Repeat the lines of the listing from its beginning through the line containing "Newport Beach", inclusive, reproducing them without alteration.

=== Input material ===

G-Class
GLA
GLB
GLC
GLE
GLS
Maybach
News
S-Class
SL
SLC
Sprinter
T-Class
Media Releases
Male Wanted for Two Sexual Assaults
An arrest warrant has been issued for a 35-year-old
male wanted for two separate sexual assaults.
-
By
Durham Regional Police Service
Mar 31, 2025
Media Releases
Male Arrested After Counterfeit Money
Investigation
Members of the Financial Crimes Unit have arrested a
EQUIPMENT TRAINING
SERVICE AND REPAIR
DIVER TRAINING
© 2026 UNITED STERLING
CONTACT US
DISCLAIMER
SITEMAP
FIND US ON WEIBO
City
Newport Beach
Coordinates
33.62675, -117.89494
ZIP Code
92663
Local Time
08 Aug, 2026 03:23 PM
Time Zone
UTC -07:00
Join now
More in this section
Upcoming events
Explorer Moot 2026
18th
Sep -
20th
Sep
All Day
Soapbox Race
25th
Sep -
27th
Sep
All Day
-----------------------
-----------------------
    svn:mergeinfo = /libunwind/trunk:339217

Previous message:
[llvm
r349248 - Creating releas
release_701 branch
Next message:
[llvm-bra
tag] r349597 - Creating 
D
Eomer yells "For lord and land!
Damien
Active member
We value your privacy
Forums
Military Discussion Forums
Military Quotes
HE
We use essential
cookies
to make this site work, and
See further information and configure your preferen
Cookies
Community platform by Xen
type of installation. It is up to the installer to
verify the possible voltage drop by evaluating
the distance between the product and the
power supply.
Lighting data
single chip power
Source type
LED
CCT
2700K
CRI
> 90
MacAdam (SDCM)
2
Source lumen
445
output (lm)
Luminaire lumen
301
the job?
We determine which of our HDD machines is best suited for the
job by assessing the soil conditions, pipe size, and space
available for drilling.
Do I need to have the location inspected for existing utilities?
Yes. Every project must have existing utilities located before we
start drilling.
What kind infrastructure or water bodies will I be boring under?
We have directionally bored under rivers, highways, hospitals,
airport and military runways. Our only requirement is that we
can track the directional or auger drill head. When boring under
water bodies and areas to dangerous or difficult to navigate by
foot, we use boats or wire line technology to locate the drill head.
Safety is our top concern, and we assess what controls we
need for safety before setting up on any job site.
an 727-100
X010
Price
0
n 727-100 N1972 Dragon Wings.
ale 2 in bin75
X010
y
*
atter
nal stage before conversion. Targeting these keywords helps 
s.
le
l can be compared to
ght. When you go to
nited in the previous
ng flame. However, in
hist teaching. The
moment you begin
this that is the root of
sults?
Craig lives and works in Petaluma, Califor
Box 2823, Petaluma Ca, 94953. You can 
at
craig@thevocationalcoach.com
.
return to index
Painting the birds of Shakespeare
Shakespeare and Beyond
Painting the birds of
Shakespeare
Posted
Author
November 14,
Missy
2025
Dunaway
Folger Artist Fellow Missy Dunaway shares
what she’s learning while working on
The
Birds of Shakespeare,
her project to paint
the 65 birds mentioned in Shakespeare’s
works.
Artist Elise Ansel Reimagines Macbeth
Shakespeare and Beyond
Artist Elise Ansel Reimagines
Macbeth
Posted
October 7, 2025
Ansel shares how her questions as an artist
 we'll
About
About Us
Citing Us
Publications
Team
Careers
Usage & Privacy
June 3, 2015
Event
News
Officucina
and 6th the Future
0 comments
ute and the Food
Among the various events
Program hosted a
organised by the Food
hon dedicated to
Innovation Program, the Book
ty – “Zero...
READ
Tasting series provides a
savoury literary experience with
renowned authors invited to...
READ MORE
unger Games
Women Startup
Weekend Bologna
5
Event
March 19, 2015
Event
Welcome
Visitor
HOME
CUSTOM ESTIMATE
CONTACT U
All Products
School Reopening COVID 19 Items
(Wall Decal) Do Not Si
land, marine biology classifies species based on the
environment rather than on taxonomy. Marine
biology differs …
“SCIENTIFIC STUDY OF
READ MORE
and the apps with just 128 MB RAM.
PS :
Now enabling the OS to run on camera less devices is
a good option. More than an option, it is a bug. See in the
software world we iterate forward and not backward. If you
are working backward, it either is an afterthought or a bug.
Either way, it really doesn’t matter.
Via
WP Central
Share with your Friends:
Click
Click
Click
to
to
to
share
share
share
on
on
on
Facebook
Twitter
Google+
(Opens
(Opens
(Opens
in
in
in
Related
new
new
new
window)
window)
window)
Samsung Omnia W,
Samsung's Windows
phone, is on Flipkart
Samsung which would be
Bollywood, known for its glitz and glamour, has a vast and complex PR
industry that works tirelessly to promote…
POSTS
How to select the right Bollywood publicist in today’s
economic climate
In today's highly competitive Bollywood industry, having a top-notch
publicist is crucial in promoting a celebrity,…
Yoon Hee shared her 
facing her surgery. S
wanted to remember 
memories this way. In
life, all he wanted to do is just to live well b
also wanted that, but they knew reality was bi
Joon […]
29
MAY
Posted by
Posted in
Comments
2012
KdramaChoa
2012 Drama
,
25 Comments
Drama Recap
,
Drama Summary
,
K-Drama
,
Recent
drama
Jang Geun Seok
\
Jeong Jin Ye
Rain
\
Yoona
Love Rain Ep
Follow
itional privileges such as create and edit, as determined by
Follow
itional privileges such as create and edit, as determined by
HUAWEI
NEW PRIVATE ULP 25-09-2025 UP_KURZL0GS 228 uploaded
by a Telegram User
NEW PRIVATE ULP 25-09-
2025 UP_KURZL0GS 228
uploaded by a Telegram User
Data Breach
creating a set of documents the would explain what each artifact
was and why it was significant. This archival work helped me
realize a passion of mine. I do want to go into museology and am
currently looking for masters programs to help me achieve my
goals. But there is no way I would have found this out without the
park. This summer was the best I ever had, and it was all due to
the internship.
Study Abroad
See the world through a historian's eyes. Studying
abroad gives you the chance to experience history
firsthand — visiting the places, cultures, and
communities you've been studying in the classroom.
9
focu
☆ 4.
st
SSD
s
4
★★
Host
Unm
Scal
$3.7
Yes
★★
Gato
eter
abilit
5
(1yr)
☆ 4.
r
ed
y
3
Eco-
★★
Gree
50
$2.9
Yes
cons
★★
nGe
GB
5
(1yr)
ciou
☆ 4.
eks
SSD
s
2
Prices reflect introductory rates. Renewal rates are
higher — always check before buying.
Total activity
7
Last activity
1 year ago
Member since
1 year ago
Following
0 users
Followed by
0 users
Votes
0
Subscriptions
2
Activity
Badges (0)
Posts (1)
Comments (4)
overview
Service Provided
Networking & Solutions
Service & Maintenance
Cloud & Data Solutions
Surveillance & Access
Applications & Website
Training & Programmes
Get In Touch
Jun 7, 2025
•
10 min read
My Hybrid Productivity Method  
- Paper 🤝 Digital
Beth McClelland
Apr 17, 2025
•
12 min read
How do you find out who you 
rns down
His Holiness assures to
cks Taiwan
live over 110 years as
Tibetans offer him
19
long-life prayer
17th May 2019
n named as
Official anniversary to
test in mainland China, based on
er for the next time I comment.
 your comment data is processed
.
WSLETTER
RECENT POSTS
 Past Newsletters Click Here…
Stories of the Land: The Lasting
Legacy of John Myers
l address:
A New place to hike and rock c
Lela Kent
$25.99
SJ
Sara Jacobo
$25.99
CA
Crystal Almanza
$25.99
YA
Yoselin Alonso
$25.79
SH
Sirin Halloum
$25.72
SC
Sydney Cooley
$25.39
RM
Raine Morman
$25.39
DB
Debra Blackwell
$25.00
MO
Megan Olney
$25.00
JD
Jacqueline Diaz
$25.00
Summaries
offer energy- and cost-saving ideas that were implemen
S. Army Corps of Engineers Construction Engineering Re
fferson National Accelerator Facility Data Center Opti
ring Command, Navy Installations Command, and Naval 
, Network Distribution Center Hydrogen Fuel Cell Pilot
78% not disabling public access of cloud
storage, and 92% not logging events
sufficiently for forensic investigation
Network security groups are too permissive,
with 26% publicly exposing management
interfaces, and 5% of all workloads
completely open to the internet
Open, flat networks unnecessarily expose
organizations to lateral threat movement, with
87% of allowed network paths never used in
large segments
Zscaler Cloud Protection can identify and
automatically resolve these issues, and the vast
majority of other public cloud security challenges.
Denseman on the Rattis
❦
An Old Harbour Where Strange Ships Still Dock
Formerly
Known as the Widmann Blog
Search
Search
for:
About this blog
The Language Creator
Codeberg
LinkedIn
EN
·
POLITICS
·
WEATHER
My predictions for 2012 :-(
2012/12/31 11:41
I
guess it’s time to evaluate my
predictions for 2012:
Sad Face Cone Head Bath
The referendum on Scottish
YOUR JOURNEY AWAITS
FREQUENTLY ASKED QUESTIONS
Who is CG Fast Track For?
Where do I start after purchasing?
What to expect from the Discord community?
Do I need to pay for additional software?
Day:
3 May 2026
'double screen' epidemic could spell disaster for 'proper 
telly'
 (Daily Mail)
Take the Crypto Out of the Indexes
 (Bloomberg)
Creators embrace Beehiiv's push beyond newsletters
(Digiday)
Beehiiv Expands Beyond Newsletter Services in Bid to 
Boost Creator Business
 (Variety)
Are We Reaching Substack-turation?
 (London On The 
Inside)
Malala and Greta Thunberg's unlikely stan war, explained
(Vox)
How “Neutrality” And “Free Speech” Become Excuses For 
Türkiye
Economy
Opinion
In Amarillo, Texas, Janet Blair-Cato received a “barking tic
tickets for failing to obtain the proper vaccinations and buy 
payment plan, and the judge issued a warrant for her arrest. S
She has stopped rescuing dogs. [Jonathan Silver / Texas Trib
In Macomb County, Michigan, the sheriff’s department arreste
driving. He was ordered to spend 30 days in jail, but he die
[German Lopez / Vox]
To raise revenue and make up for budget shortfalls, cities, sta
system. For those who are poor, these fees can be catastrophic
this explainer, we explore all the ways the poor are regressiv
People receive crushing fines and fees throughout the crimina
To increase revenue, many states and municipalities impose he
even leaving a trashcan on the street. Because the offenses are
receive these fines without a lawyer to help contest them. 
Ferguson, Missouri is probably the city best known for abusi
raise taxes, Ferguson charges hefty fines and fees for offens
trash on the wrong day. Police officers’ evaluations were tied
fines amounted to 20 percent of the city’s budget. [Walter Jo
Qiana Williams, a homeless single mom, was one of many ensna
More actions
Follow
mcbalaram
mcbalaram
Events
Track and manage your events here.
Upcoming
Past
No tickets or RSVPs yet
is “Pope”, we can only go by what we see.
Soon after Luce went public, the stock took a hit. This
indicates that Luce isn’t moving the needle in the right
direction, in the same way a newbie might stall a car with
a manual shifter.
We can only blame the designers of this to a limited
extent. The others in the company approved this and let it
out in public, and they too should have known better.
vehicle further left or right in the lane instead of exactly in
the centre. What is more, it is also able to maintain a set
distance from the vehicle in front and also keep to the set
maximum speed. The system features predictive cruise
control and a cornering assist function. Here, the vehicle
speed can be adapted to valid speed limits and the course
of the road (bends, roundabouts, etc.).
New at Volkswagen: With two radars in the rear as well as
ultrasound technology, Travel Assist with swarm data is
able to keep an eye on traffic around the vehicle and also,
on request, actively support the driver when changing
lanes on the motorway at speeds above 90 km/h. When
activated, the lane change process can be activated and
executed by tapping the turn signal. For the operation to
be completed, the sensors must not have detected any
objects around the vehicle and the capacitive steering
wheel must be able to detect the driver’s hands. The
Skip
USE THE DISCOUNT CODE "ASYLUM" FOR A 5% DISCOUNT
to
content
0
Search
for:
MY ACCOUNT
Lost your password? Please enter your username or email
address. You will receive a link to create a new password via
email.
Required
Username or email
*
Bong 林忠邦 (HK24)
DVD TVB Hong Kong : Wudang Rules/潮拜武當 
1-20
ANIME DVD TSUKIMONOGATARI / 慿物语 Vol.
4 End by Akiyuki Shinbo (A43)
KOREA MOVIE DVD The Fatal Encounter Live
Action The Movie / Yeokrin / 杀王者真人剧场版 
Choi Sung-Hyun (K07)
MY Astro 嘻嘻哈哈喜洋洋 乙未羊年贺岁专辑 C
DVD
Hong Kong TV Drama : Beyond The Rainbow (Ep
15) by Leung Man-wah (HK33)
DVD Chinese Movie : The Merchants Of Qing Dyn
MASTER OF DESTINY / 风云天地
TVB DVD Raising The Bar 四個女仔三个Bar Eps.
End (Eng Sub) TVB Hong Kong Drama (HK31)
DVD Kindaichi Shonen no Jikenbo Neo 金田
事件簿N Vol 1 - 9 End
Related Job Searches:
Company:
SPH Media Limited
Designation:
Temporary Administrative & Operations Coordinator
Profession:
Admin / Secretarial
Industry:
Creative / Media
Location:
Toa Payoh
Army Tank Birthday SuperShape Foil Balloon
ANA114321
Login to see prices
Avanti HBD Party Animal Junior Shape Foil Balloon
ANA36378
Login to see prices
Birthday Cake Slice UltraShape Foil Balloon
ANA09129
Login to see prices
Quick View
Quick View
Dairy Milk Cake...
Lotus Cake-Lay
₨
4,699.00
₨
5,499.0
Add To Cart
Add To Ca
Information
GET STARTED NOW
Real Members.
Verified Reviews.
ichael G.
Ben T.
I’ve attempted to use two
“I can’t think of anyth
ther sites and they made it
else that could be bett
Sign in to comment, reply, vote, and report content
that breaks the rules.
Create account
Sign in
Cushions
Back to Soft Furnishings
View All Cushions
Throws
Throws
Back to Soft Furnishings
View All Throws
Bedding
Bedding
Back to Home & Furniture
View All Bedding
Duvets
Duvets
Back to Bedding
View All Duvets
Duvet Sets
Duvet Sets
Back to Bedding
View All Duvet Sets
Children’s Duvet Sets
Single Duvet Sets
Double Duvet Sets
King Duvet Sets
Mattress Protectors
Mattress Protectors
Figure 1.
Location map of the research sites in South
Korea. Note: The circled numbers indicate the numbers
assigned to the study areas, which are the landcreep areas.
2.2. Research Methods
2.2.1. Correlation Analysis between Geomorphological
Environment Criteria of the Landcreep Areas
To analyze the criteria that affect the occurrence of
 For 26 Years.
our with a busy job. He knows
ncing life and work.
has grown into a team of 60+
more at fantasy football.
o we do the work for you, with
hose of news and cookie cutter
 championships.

===

* Solution:
G-Class
GLA
GLB
GLC
GLE
GLS
Maybach
News
S-Class
SL
SLC
Sprinter
T-Class
Media Releases
Male Wanted for Two Sexual Assaults
An arrest warrant has been issued for a 35-year-old
male wanted for two separate sexual assaults.
-
By
Durham Regional Police Service
Mar 31, 2025
Media Releases
Male Arrested After Counterfeit Money
Investigation
Members of the Financial Crimes Unit have arrested a
EQUIPMENT TRAINING
SERVICE AND REPAIR
DIVER TRAINING
© 2026 UNITED STERLING
CONTACT US
DISCLAIMER
SITEMAP
FIND US ON WEIBO
City
Newport Beach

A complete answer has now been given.